An economic stimulus bill was recently introduced by the speaker Mr Femi Gbajabiamila, to the National Assembly. The Economic Stimulus bill 2020, is meant to provide temporary tax exemptions to companies and protect jobs in the civil service and public sector. The bill also seeks to eliminate additional fiscal jam on the importation of medical equipment’s, medicine and other medical necessities that may be required for the treatment and curbing of COVID-19.

f. Currency Devaluation (currency control):

The Central Bank of Nigeria due to the effects of COIVD-19 sought to regulate the Naira by weakening the parallel market rate for the currency to N380 per dollar from N365 while the official exchange rate was allowed to depreciate by 15% to N360 per dollar from N307 per dollar.

Your role as a Nigerian

We are now aware of how the Nigerian government is responding to the Covid-19 pandemic.
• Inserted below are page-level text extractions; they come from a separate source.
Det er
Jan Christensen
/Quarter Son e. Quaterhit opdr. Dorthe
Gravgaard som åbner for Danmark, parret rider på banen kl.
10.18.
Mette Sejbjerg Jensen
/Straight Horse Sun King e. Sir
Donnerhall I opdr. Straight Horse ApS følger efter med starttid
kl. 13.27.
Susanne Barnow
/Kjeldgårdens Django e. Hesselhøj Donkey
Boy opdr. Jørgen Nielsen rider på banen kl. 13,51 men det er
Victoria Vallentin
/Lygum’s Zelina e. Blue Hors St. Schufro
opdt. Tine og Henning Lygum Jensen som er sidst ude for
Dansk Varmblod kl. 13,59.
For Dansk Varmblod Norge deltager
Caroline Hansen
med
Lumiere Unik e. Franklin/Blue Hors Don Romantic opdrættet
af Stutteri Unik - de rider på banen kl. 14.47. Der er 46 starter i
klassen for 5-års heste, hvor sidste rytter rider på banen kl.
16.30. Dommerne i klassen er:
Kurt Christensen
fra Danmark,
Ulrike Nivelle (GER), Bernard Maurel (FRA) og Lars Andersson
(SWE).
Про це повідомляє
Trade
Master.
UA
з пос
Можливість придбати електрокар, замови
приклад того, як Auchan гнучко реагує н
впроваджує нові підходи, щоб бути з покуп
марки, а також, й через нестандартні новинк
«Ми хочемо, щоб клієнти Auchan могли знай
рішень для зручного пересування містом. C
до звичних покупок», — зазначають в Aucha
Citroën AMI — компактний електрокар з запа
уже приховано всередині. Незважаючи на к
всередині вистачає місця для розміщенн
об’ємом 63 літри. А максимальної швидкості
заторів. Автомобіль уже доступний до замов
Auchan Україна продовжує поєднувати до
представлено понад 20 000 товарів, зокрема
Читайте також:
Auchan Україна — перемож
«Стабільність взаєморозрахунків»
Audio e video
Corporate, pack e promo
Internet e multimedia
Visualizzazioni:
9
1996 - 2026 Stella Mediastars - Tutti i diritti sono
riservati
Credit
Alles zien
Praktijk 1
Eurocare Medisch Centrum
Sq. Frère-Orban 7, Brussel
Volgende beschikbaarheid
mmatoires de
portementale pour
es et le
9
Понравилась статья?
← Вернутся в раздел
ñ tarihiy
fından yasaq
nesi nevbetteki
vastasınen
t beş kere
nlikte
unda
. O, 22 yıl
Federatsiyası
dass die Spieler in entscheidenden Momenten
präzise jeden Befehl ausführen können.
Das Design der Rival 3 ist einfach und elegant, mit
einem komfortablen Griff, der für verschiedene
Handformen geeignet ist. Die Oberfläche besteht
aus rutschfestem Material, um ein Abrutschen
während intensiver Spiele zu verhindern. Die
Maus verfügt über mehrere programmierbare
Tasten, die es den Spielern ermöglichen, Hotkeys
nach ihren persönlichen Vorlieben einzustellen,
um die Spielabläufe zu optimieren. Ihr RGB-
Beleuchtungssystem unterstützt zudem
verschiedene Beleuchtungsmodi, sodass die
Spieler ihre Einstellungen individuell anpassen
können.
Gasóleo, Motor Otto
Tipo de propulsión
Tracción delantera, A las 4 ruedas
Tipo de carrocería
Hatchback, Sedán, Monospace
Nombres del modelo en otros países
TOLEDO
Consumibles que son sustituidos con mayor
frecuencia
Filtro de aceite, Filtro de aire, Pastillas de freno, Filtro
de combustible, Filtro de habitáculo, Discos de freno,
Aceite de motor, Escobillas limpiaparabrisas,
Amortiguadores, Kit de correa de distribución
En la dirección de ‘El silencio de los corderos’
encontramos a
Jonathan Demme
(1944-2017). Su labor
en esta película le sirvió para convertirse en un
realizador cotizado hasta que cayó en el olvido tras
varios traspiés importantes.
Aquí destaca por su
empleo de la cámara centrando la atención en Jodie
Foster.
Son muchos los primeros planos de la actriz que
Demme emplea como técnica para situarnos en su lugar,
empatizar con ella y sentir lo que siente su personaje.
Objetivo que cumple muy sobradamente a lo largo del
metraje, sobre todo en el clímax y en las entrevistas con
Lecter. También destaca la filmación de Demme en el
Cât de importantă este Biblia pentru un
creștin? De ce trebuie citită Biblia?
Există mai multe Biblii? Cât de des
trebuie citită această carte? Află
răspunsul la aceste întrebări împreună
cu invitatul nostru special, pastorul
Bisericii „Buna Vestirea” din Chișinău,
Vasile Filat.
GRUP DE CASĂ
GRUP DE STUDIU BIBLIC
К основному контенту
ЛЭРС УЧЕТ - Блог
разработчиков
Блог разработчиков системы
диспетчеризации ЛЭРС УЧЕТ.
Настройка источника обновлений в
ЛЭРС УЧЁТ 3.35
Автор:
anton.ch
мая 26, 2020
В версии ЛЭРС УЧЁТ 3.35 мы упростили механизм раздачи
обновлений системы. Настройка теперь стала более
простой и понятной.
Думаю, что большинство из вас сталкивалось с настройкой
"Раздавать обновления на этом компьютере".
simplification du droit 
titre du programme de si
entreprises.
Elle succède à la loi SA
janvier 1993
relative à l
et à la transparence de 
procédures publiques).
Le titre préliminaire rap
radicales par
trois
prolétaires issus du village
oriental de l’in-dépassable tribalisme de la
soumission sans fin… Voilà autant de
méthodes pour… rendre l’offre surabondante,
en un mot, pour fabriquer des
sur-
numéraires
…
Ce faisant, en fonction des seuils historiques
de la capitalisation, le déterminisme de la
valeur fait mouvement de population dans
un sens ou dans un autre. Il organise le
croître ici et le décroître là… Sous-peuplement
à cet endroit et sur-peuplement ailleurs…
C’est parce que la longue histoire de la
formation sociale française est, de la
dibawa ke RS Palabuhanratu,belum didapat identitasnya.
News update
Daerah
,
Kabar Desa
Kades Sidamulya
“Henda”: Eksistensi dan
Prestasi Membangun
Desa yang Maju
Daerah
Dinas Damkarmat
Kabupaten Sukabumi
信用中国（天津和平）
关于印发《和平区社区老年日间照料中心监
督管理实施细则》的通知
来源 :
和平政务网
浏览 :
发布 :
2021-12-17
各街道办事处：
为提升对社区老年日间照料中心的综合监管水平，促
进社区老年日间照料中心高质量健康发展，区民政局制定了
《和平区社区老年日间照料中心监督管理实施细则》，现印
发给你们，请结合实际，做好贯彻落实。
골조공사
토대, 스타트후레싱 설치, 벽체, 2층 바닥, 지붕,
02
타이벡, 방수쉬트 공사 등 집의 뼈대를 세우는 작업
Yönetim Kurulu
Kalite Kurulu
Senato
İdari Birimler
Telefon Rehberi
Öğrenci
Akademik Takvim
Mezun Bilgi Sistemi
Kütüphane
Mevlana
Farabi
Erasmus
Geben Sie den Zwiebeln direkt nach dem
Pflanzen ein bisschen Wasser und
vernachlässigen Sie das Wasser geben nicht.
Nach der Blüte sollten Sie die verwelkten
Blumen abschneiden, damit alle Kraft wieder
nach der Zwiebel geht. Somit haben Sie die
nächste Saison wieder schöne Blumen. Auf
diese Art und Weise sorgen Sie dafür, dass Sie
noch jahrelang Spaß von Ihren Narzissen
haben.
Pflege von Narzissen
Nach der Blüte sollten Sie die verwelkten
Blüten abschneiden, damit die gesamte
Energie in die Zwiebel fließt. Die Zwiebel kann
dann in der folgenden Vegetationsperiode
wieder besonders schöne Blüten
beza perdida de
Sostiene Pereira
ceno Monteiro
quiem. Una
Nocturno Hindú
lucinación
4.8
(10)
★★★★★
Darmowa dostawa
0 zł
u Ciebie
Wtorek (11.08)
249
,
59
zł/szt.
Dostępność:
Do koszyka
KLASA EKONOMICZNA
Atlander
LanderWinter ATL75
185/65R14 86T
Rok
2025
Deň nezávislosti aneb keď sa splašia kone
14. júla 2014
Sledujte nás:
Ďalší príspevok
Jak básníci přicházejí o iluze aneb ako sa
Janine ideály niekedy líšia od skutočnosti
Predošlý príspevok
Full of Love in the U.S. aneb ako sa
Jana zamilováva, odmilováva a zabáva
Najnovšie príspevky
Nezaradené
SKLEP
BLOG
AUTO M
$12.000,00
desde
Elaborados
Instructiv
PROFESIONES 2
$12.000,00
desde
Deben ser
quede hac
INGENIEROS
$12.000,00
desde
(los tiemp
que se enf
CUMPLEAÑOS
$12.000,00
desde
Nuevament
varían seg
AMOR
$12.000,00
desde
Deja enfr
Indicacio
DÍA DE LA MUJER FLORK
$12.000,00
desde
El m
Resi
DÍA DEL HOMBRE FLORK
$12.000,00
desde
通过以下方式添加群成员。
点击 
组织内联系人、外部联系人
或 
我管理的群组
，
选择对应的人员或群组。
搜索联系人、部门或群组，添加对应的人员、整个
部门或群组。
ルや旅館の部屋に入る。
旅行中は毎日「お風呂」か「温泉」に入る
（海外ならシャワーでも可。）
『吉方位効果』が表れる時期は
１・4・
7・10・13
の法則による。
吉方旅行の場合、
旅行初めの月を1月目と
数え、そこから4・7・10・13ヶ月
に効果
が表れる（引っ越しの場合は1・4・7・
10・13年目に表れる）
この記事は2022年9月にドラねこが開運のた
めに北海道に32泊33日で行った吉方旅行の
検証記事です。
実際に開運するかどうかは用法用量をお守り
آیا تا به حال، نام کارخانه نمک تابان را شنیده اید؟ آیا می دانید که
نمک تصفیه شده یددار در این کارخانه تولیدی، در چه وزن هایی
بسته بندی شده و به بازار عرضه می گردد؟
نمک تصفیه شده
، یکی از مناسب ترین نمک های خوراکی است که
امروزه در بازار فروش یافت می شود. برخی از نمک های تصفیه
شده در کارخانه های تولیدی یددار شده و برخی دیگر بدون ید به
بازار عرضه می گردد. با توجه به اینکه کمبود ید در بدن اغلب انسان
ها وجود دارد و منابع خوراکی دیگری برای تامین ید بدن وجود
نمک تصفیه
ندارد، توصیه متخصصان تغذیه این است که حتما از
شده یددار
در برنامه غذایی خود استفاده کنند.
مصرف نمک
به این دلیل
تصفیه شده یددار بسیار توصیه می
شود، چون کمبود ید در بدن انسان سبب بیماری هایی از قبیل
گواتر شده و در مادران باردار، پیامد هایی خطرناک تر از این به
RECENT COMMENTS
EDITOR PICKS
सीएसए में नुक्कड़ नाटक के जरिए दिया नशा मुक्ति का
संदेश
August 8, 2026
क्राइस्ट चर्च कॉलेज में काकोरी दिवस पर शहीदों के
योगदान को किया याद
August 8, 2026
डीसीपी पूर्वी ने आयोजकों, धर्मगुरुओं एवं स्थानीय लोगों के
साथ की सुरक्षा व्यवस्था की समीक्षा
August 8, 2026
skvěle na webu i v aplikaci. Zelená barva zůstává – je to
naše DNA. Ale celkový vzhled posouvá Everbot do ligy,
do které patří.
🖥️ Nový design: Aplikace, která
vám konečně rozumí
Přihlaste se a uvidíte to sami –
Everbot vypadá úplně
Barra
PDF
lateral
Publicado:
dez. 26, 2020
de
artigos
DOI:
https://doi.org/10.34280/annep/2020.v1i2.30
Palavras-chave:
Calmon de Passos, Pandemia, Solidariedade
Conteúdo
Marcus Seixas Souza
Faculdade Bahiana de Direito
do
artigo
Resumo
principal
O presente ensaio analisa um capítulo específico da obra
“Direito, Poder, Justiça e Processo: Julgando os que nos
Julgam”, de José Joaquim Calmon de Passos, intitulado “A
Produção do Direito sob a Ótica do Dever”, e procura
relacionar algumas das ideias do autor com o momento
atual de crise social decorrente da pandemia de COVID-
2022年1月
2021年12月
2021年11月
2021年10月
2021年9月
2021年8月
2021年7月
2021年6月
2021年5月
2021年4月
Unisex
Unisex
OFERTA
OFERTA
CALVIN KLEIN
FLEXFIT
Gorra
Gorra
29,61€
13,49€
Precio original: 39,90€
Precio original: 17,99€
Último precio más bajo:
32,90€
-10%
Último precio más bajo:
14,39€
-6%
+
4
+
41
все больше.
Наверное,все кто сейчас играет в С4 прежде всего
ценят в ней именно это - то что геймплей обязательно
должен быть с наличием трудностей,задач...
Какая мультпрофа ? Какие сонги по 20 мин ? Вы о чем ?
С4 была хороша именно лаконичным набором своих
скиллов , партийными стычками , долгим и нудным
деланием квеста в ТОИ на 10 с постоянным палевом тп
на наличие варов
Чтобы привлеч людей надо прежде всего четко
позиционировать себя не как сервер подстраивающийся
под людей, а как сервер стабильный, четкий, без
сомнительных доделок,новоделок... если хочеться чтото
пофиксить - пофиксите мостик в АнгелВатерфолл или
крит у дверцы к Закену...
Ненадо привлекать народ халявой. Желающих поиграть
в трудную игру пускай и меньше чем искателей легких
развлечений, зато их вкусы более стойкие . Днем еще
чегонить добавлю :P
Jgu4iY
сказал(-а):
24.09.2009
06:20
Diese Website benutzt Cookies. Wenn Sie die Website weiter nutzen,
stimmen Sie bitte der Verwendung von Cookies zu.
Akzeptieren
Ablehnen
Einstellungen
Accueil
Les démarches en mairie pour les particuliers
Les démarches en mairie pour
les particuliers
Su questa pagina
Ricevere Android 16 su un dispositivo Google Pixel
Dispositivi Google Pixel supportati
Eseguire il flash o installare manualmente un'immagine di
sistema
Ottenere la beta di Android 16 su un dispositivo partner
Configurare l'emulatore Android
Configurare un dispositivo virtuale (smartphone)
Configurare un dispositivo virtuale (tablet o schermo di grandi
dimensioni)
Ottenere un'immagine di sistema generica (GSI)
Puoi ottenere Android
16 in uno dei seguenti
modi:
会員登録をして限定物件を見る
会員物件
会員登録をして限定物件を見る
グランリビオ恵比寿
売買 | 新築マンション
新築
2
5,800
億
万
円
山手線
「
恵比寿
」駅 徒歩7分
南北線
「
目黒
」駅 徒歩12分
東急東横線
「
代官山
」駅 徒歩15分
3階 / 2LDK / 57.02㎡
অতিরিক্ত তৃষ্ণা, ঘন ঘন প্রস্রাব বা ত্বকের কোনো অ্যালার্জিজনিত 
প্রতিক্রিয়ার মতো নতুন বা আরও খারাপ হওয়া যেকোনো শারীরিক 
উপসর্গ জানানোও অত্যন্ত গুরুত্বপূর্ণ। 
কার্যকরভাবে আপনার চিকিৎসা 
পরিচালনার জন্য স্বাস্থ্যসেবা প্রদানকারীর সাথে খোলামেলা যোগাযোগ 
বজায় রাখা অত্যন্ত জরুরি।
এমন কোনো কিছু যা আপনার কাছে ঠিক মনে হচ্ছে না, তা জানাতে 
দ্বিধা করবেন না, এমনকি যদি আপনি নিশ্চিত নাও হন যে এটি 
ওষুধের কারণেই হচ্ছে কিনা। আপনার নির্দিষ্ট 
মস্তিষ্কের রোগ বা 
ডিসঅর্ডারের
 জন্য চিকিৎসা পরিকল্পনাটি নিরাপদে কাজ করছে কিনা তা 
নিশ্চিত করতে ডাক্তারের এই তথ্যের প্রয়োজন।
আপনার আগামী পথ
As citizens and patriots of this nation Nigeria, now is the time to best “arise and obey the clarions call”, to be our fellow citizen’s keeper, support each other in every way possible, obey the government’s safety policies as regards Covid-19, observe quarantine/self-isolation for 14days if symptoms of the virus have been detected personally, report cases of suspected neighbours experiencing the symptoms, observe social distancing if you must commute.

This is only a phase, and we would all get through it.